- French: La Mystérieuse Mademoiselle C.
- Directed by: Richard Ciupka
- Written by: Dominique Demers
- Produced by: Jacques Bonin; Claude Veillet;
- Starring: Marie-Chantal Perron; Gildor Roy;
- Cinematography: Steve Danyluk
- Edited by: Jean-François Bergeron
- Music by: Audio Z; Gaëtan Gravel; Serge LaForest;
- Production companies: Christal Films; Les Films Vision 4;
- Distributed by: Chrisal Films
- Release date: 27 March 2002;
- Running time: 108 minutes
- Country: Canada
- Language: French
- Box office: $816,407

= The Mysterious Miss C. =

2002 Canadian children's comedy film

The Mysterious Miss C. (La mystérieuse Mademoiselle C.) is a Canadian children's fantasy-comedy film, directed by Richard Ciupka and released in 2002. The film stars Marie-Chantal Perron as Mademoiselle Charlotte, a quirky supply teacher who transforms the lives of a struggling class of elementary students.

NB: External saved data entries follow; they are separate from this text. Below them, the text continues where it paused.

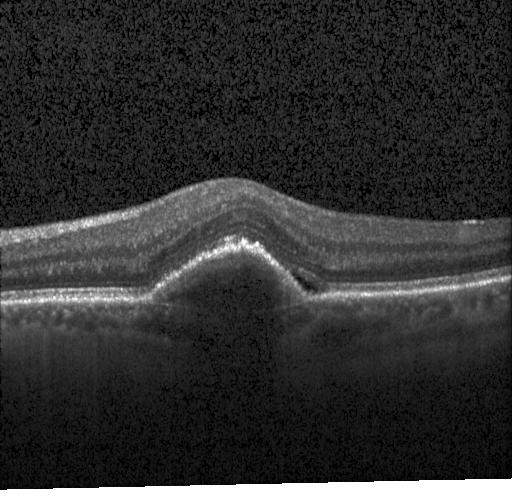
Optical coherence tomography B-scan — Finding: a choroidal neovascular membrane.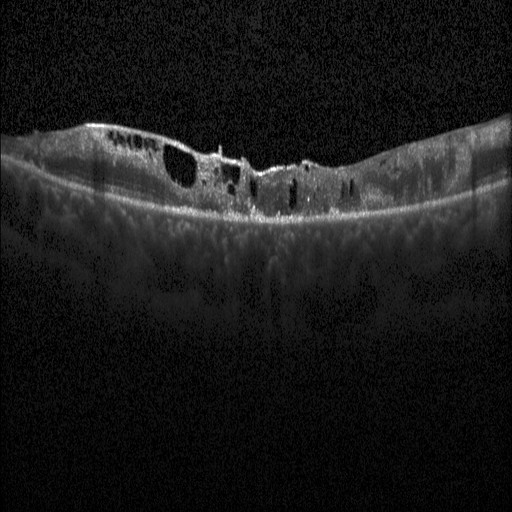
Centered on the fovea; optical coherence tomography scan; spectral-domain OCT
OCT finding: DME.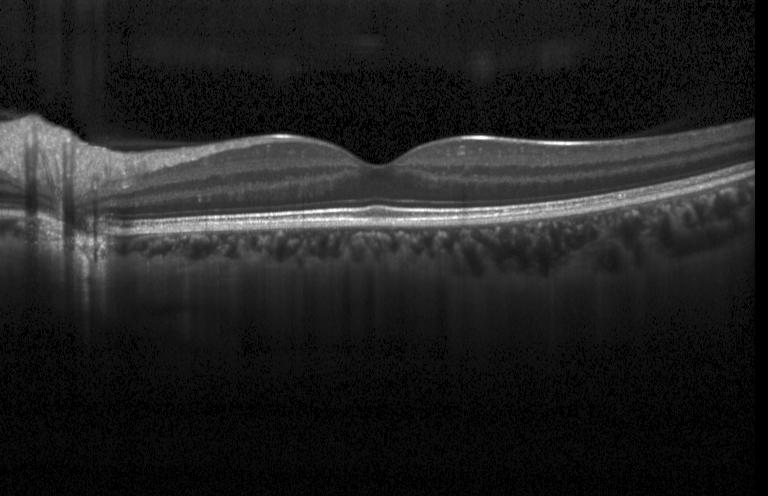

Dx: no choroidal neovascularization, no diabetic macular edema, and no drusen.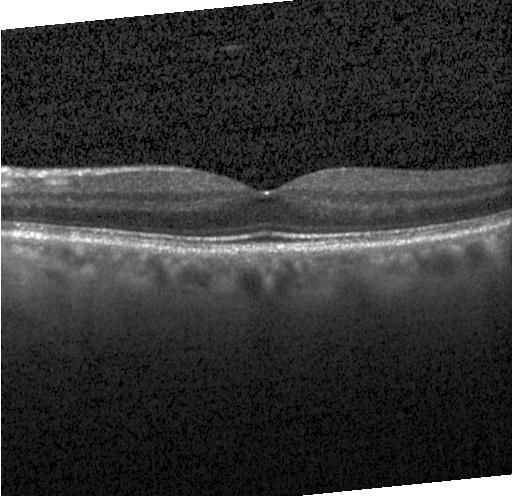
Acquired on a Heidelberg Spectralis, optical coherence tomography scan. OCT finding: no evidence of choroidal neovascularization, diabetic macular edema, or drusen.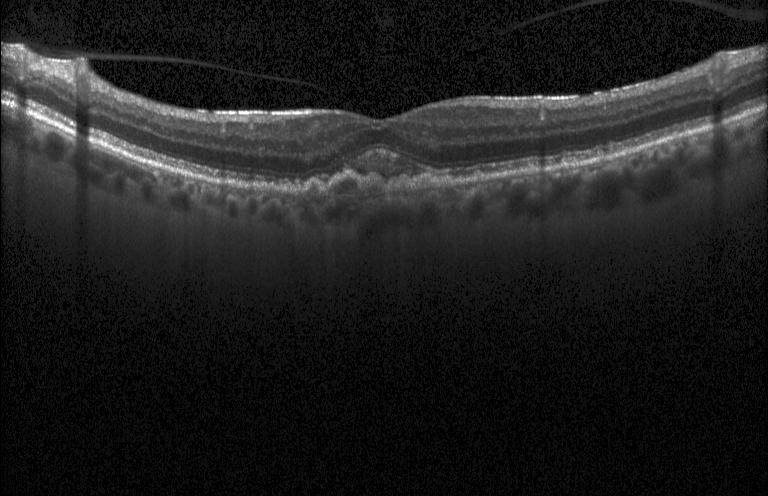
Spectral-domain OCT B-scan: choroidal neovascularization (CNV).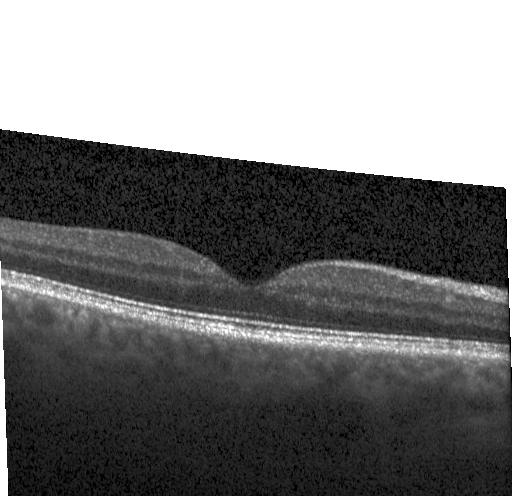 OCT line scan. Diagnosis: neither choroidal neovascularization, diabetic macular edema, nor drusen.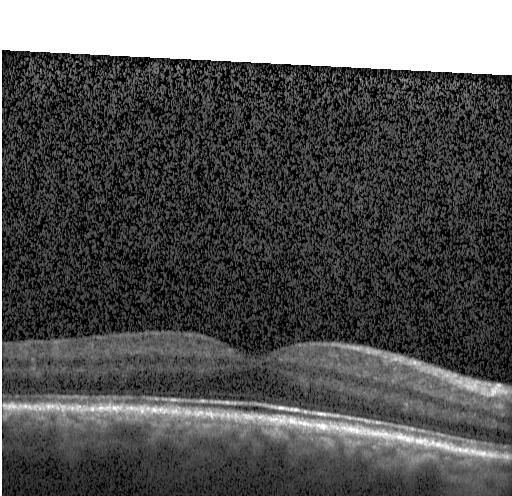
Finding: no evidence of choroidal neovascularization, diabetic macular edema, or drusen.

The film was adapted from the "Mlle. Charlotte" series of children's novels by Dominique Demers. The film was the sixth highest-grossing Canadian film of 2002.

Demers received a Genie Award nomination for Best Adapted Screenplay at the 23rd Genie Awards. Perron received a Prix Jutra nomination for Best Actress, and Jean-François Bergeron was nominated for Best Editing, at the 5th Jutra Awards.

A sequel, The Incomparable Miss C., was released in 2004.